Gelin biraz zaman içerisinde yolculuk yapalım.
Hz. Hüseyin Efendimiz (ra) dönemine gidelim meselâ.
Kerbelâ’dayız.
Hz. Hüseyin Efendimiz dedi ki: “Yâ Rabbi! Onlara gökten yağmur indirme!.. Yeryüzü bereketlerinden onları mahrûm eyle!…
Mukaddes isimlerine kurbân olduğum Yüce Allâh’ım!
Onları geri bırakır yaşatırsan, onları nimetlerinden mahrûm eyle, onlar için türlü türlü yollar yap, birliklerini yık, onları mutluluktan mahrûm eyle!
Hz.
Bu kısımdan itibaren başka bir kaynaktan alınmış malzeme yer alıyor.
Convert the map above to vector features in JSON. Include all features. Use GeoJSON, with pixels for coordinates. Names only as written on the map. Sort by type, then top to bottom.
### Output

Hüseyin Efendimiz’in yakarışından sonra o coğrafyada yaşayıp da Hz. Hüseyin Efendimiz’in aman deyişine yardım edebilecek olduğu halde yardımına koşmayanların arasında fitne, huzursuzluk, gözyaşı ve kan hiç eksik olmadı. Tâ ki Hazreti Hüseyin Efendimiz’in kanından zerre miktar elinin kiri olmayan bir kavim gelinceye kadar…
Peki sonra ne oldu?
Tam 850 yıllık huzursuzluktan sonra ne oldu da bu coğrafyaya 400 yıl sükûnet iniverdi…
95 yıldır şanlı ecdâdımız Osmanlı bu topraklarda yok.
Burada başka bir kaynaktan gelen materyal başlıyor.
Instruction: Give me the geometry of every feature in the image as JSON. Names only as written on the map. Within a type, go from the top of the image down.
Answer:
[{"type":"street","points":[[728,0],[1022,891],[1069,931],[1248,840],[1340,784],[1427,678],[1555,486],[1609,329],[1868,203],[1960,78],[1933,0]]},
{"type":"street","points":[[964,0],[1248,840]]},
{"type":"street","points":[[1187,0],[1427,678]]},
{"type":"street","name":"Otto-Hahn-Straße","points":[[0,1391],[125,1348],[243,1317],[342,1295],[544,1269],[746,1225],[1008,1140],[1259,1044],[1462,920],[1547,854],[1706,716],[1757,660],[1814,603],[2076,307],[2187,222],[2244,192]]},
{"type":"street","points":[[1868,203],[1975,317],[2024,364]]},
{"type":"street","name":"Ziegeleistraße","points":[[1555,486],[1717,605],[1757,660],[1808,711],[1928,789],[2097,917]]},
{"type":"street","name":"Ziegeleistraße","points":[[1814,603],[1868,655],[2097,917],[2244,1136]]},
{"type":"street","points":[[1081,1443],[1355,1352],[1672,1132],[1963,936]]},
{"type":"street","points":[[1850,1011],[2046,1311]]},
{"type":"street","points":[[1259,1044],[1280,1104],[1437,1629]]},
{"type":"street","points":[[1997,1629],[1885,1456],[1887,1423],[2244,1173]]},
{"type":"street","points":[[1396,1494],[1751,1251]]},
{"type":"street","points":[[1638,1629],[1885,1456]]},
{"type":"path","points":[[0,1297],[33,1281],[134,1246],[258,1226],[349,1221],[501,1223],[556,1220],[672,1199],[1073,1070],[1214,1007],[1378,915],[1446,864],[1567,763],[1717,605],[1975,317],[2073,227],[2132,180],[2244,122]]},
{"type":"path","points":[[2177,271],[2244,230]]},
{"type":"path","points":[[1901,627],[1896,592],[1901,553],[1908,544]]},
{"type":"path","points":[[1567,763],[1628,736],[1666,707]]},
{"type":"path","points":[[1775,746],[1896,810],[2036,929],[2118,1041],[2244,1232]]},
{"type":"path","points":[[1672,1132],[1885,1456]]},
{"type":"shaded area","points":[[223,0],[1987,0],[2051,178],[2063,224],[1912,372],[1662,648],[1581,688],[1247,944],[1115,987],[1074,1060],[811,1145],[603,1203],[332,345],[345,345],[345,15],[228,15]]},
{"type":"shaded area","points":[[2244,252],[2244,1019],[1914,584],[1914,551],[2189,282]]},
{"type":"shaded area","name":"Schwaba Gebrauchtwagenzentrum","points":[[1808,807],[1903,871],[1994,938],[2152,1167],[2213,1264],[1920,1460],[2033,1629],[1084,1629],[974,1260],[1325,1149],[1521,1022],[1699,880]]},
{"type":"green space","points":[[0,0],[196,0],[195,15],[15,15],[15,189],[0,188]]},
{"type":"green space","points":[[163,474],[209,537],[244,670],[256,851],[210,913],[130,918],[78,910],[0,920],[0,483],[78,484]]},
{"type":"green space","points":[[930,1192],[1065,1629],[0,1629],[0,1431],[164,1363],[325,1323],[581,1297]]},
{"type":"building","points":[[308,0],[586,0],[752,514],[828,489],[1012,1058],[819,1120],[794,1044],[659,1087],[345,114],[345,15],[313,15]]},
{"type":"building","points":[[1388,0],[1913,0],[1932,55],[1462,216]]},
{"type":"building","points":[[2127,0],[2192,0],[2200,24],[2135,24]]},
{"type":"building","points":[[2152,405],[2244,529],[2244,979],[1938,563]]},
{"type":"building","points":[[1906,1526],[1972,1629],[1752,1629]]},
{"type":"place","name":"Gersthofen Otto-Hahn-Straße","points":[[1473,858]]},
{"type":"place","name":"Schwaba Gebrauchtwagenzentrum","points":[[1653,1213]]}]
Üstelik Osmanlı’nın 623 yıllık saltanâtının 400 yılı aşkın bir döneminde hükmettiği bu bölgede bıraktığı tecrübe de yok.
95 yıldır kan hiç dinmedi, gözyaşı hiç azalmadı. Yetimler arttı. Kadınlar dul, evlatlar babasız kaldı.
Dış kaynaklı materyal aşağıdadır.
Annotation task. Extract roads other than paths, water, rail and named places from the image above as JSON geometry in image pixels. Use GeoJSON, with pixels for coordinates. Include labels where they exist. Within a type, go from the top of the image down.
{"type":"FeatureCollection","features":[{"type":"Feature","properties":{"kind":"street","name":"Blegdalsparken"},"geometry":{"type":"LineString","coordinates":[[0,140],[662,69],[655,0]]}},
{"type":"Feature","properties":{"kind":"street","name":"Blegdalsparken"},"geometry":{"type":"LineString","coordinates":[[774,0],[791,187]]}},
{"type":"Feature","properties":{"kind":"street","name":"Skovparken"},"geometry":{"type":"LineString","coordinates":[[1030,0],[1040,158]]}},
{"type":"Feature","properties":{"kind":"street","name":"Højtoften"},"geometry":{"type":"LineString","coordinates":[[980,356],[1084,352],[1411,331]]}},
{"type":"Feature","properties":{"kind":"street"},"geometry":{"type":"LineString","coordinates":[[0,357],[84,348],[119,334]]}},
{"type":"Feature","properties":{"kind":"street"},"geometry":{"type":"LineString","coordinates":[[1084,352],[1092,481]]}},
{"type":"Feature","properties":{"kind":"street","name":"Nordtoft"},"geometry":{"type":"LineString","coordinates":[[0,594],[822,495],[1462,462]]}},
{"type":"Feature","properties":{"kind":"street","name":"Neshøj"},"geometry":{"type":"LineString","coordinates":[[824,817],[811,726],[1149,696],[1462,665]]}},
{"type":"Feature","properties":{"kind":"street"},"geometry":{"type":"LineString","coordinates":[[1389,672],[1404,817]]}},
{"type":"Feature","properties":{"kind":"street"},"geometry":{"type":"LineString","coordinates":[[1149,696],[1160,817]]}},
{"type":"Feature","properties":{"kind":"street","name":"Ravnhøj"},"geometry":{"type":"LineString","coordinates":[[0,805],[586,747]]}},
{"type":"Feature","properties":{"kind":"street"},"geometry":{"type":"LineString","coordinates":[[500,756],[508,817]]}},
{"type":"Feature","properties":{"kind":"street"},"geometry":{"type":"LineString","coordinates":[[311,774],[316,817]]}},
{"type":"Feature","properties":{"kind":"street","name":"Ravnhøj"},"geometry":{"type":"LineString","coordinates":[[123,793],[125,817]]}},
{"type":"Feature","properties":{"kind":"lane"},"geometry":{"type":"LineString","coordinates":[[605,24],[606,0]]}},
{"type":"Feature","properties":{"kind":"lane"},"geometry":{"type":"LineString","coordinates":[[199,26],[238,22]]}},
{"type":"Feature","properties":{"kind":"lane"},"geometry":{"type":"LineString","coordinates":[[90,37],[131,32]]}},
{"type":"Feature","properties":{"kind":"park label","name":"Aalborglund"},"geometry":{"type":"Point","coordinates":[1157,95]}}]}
Yanıbaşımızda Irak, Suriye. Bir öte tarafta Filistin, Mısır…
Bir taraf hep Hz. Hüseyin gibi mazlum ve mağlûb…
Bir taraf hep Yezid gibi ihânet dolu…
Ve bu coğrafya maalesef Hz. Hüseyin Efendimiz ’den sonra hep Kerbelâ…
Hz. Hüseyin Efendimiz’e ne demişlerdi? Ey Hüseyin, Kûfe halkına güvenme…
Kûfe Halkı Bî Vefâ. (Kufe halkı vefâsızdır.)
Dün Hüseyin Efendimiz şehîd edilirken etraftaki tepelerden seyreden Kûfe halkı da ağlıyordu, tıpkı iftar sofralarının başında haberleri seyrederken bizim de ağladığımız gibi…
Unutmayın,
Hz. Hüseyin Efendimiz’in kanının hesâbı Kûfe halkından sorulacağı gibi bizlere de Filistinli, Iraklı, Suriyeli çocukların akan kanının hesâbı sorulacaktır. En yukarımızdakinden, en aşağımızdaki her ferde kadar.
Daha da geriye gidelim isterseniz. Günümüzden yaklaşık 3500-4000 sene önce yaşamış olduğu dönemde Beytullâh’ı inşâ eden, Hz. İbrâhim Peygamberdir. Bu 3500-4000 yıl aralığında Kâbe tam altı kez işgâl teşebbüsüne mâruz kalmıştır. İşgâller hep kendini “Müslüman” olarak tanımlayanlar tarafından yapılmış, işgâl teşebbüsleri ise Hristiyanlar tarafından yapılmıştır.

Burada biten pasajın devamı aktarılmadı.